▶ [作業指示 1]:
物語の変化についての文章を読み、次の問いに答えてください。
(a) 物語とは何であると述べられているか。
(b) 外に見える変化をしていなくても、「あんた、変わったね」というおばさんは何と言うはずだとされているか。
(c) 最終的に望まれる変化とは、どうなることだとされているか。
▶ [作業指示 2]: 物語の変化についての文章を、最後の文の後から書き継ぐこと。

2024年07月19日

「あんた、変わったね」と言わせてみる

これを後半かどこかで言わせてみて、
自然かをチェックしてみよう。


物語とは変化である。
経験、冒険によって、
人生観や認識が変わるさまを描く。

もちろん、何かに影響をうけて、
何かが変わってもよい。

いずれにせよ、どうにかして変化したか、
をチェックするために、
「あんた、変わったね」と、
粋な人が言ってみるとわかるわけだ。

十分な変化をしていれば、
「そうかね?」
「自分じゃ気づかないかもしれないがね。雰囲気から何から別人だね」
なんて会話になるだろう。

もちろん、わるい変化もあろう。
最終的によく変化するにしても、
途中でいったん悪くなるときに、
「あんた、変わったね」と言っても不自然でなければ、
結構変わっていると思う。

すっかり変っちまって、
田舎にいたころのアンタはそうじゃなかった、
なんて嘆きも描けるかもね。


外に見える変化をしていなかったとしても、
「あんた、変わったね」というおばさん?は、
「目が変わった」などというはずだ。

まなざしとか、姿勢とか、生き方とか、
そういうものが変わったら、
久しぶりに会った人はわかるかも知れないね。

グッと良くなった、
となるのが最終的に望まれる変化だろう。
その変化の価値が、
物語のテーマ、価値になっていくはずだ。

▶ [データ]:
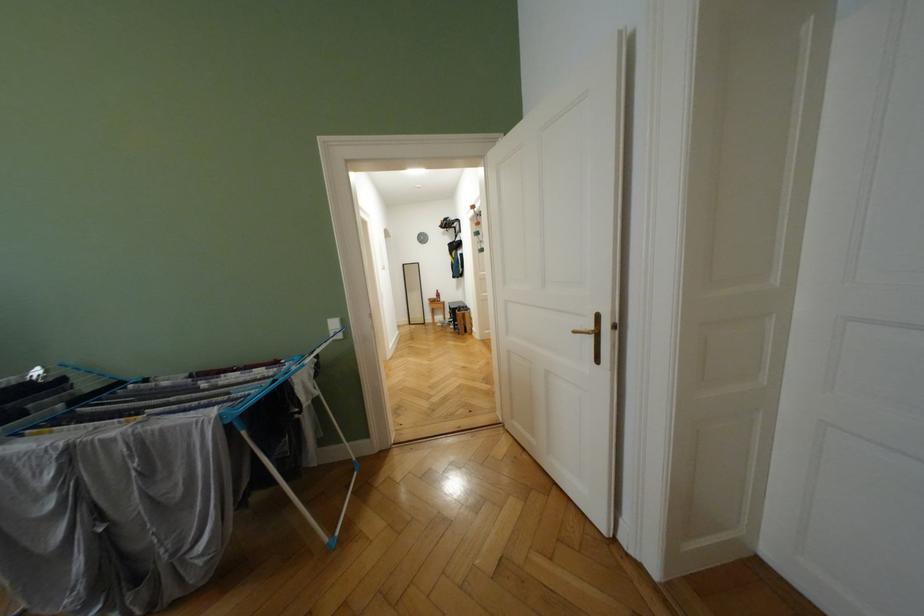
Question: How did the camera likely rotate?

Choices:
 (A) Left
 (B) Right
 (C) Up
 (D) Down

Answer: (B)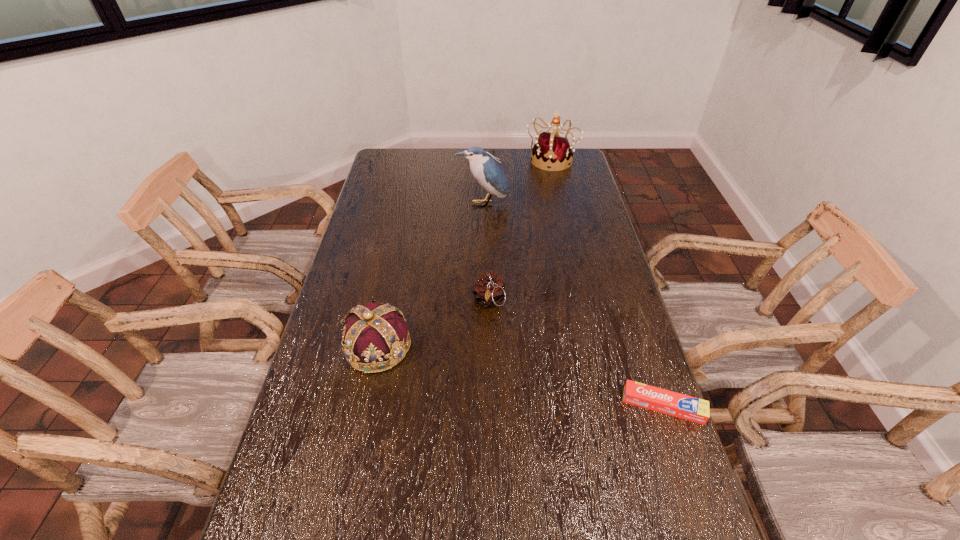
Where is `free space on the desktop that is between the third shortest object and the toothpaste and is positioned with a leaf charm attached to the pinecone`? free space on the desktop that is between the third shortest object and the toothpaste and is positioned with a leaf charm attached to the pinecone is located at coordinates click(x=489, y=369).

The image size is (960, 540). I want to click on free space on the desktop that is between the crown and the toothpaste and is positioned on the front-facing side of the farthest object, so point(482,368).

This screenshot has width=960, height=540. I want to click on free space on the desktop that is between the third shortest object and the toothpaste and is positioned at the tip of the fourth nearest object's beak, so click(500, 372).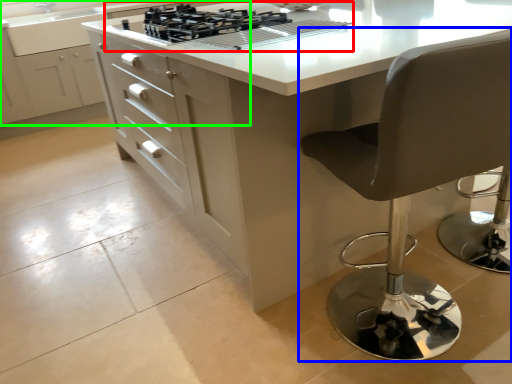
Question: Estimate the real-world distances between objects in this image. Which object is farther from gas stove (highlighted by a red box), chair (highlighted by a blue box) or cabinetry (highlighted by a green box)?

Choices:
 (A) chair
 (B) cabinetry

Answer: (B)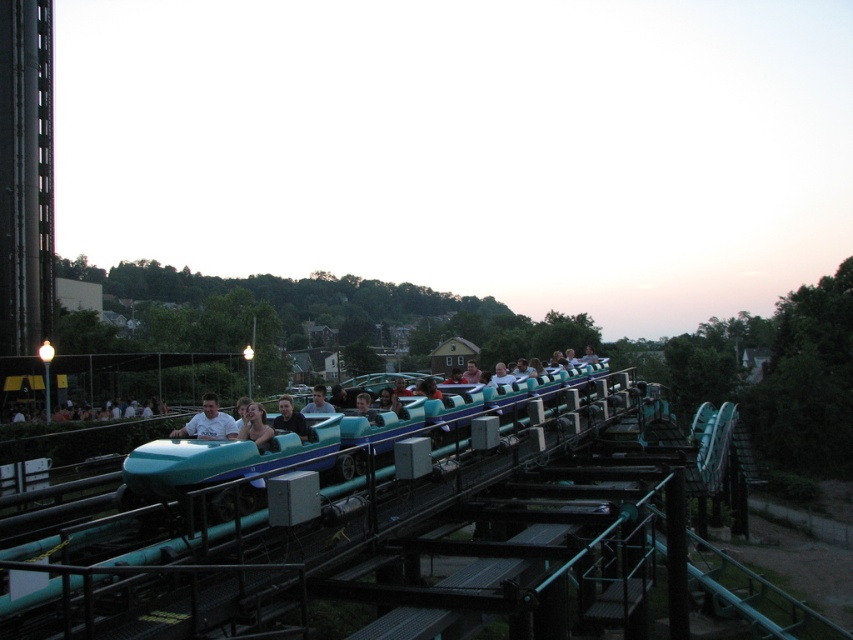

▶ [解答例 1]:
(a) 変化である。
(b) 「目が変わった」などと言うはずだとされている。
(c) グッと良くなることである。

▶ [解答例 2]:
「泣き虫が強くなった」でもいいし、
「自信があふれるようになった」でもいいし、
「女が抱かれたいと思うようになった」でもいいし、
「理知的になった」でもいいし、
「大人になった」でもいいだろう。

なんでもいいから、
雰囲気が良い方向に変わったかどうかは、
このセリフをぶつけてみるとわかる。


もし変化していなかったら、
「ううん、どこが?」ってなってしまうだろうね。
本編のどこに挿入してもいいが、
まあ後半だろうか。
最終的に変化したかどうかを知りたければ、
ラストシーンが終わって、
酒場に主人公がやってきたシーンを想定して、
久しぶりにあったスナックのママに、
「あんた変わったね」といわせてみればいい。

「ああ、〇〇になった」と何かしら答えられれば、
それはいい変化をしている、
ということだ。


あなたの主人公はどう変わったか?
そもそも、変化しているのか?
全編通じて、アイデンティティが一度も影響を受けていないのなら、
たいした冒険をしていないということになる。
平常心で暮らしてきただけだからね。

逆にいうと、
物語というのは、
平常心でいられないほどの大冒険をして、
アイデンティティクライシスがあって、
それを抜けること、だと言えよう。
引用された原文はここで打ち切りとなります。